▶ **WHAT NEEDS TO BE DONE**
Return all the lines below exactly. Any picture among them is omitted.

▶ **SOURCE DATA**
##############################
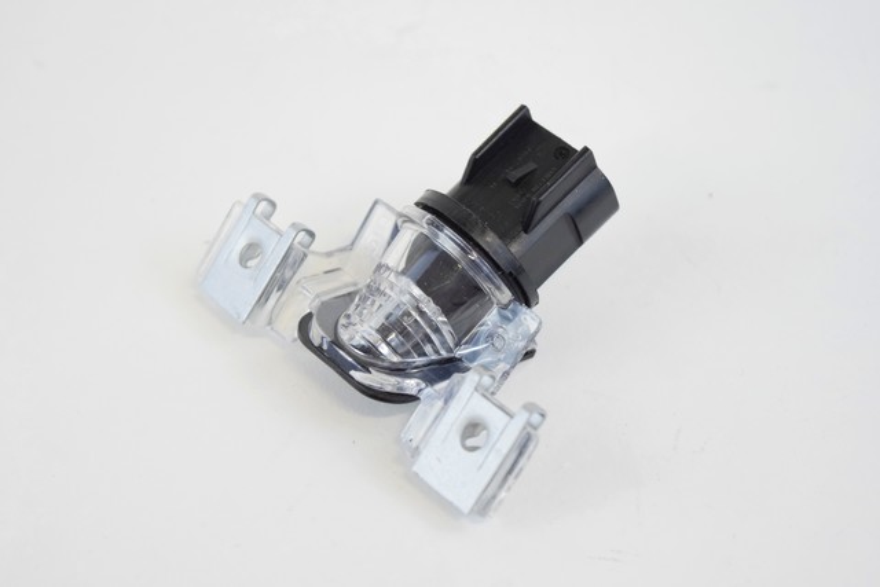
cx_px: 440
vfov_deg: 17.5
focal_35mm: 78
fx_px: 1907
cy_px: 294
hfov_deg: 26.0
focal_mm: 52
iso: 2200
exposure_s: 1/60
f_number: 5.6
##############################
▶ **TASK OUTPUT**
cx_px: 440
vfov_deg: 17.5
focal_35mm: 78
fx_px: 1907
cy_px: 294
hfov_deg: 26.0
focal_mm: 52
iso: 2200
exposure_s: 1/60
f_number: 5.6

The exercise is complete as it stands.